Submitted by: Tom, Folsom
ANSWER: Although unable find information on the case described, there are similar cases in which the courts have ruled that public safety officers have no legal obligation to render assistance to citizens in distress.
In one case, according to a 1998 Associated Press story, two California Highway Patrol officers tapped on the window of a car beside the road at 2 a.m. They saw an unconscious woman inside, but after tapping on the window,they drove away. The woman was found dead of a brain hemorrhage two hours later.
Appeals court justices reviewing the July 1995 Orange County incident, said they were baffled by the officers' inaction but ruled that the officers had the law on their side.
Cited was a 1983 California Supreme Court decision that said public safety employees can be held liable only if they take action to help someone in distress and something goes wrong.
More recently, in a case that claimed the CHP was negligent in the manner in which its operators responded to a 911 call, a California appellate court ruled that, in the absence of a "special relationship", a person who has not created a peril has no duty to come to the aid of another.
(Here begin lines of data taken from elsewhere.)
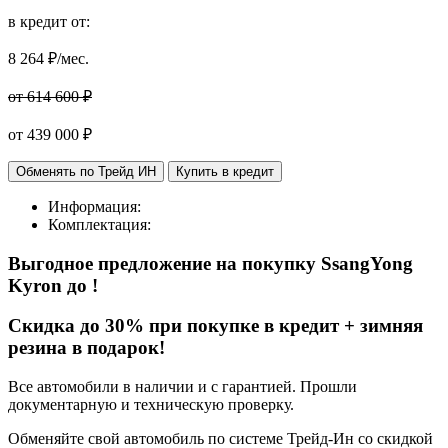
в кредит от:
8 264
₽/мес.
от 614 600 ₽
от
439 000
₽
Обменять по Трейд ИН
Купить в кредит
Информация:
Комплектация:
Выгодное предложение на покупку
SsangYong
Kyron до
!
Cкидка до 30% при покупке в кредит + зимняя
резина в подарок!
Все автомобили в наличии и с гарантией. Прошли
документарную и техническую проверку.
Обменяйте свой автомобиль по системе Трейд-Ин со скидкой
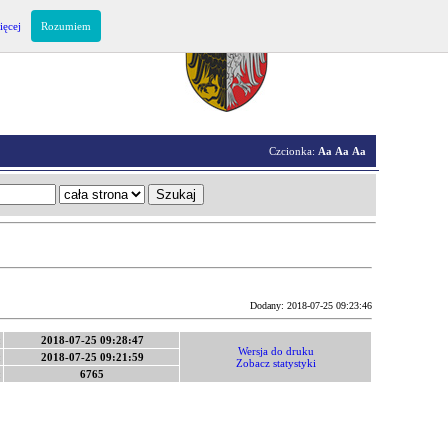
ięcej
Rozumiem
Czcionka:
Aa
Aa
Aa
Dodany: 2018-07-25 09:23:46
:
2018-07-25 09:28:47
Wersja do druku
:
2018-07-25 09:21:59
Zobacz statystyki
:
6765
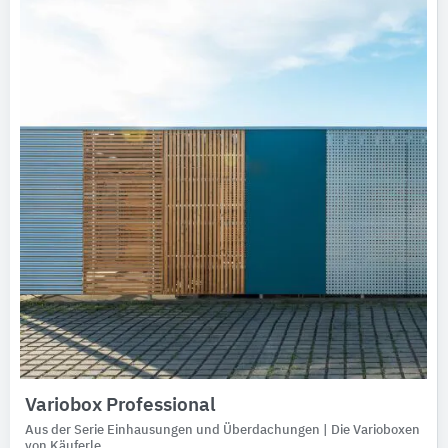
Variobox Professional
Aus der Serie Einhausungen und Überdachungen | Die Varioboxen
von Käuferle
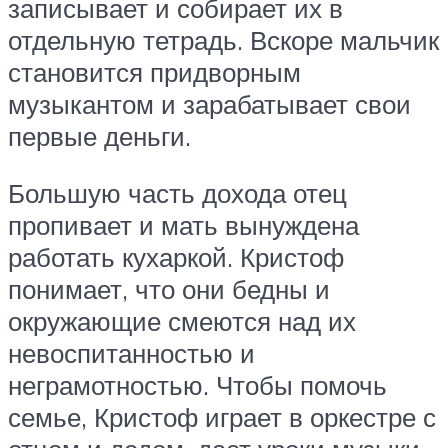
записывает и собирает их в
отдельную тетрадь. Вскоре мальчик
становится придворным
музыкантом и зарабатывает свои
первые деньги.
Большую часть дохода отец
пропивает и мать вынуждена
работать кухаркой. Кристоф
понимает, что они бедны и
окружающие смеются над их
невоспитанностью и
неграмотностью. Чтобы помочь
семье, Кристоф играет в оркестре с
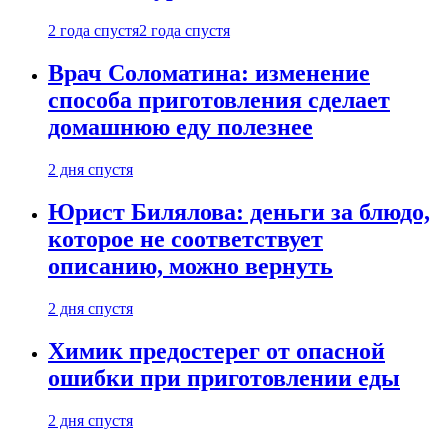
2 года спустя
2 года спустя
Врач Соломатина: изменение
способа приготовления сделает
домашнюю еду полезнее
2 дня спустя
Юрист Билялова: деньги за блюдо,
которое не соответствует
описанию, можно вернуть
2 дня спустя
Химик предостерег от опасной
ошибки при приготовлении еды
2 дня спустя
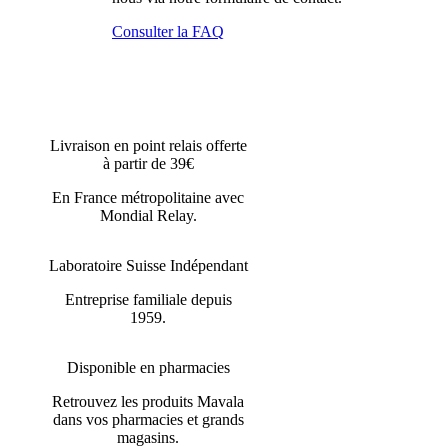
Consulter la FAQ
Livraison en point relais offerte
à partir de 39€
En France métropolitaine avec
Mondial Relay.
Laboratoire Suisse Indépendant
Entreprise familiale depuis
1959.
Disponible en pharmacies
Retrouvez les produits Mavala
dans vos pharmacies et grands
magasins.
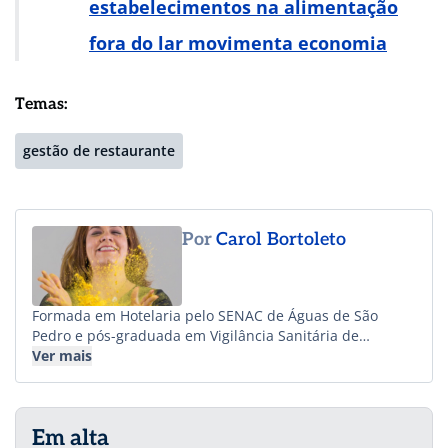
estabelecimentos na alimentação
fora do lar movimenta economia
Temas:
gestão de restaurante
Por
Carol Bortoleto
Formada em Hotelaria pelo SENAC de Águas de São
Pedro e pós-graduada em Vigilância Sanitária de
Alimentos pela Faculdade de Saúde Pública da USP.
Ver mais
Carol atua na área de Food Service e Hospitalidade há
mais de 25 anos, com experiência em inaugurações,
gerenciamento operacional, atendimento ao cliente,
Em alta
implantação de processos de controles e qualidade.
This case involved a claim that the CHP was negligent in the manner in which its operators responded to a 911 call regarding a collision between a Greyhound bus and a sport-utility vehicle near Fresno. The court stated that "recovery of injuries by the failure of the CHP to respond to requests for assistance, to investigate properly, or to investigate at all will be denied unless CHP personnel induced reliance based on a promise, express or implied, that they would provide protection."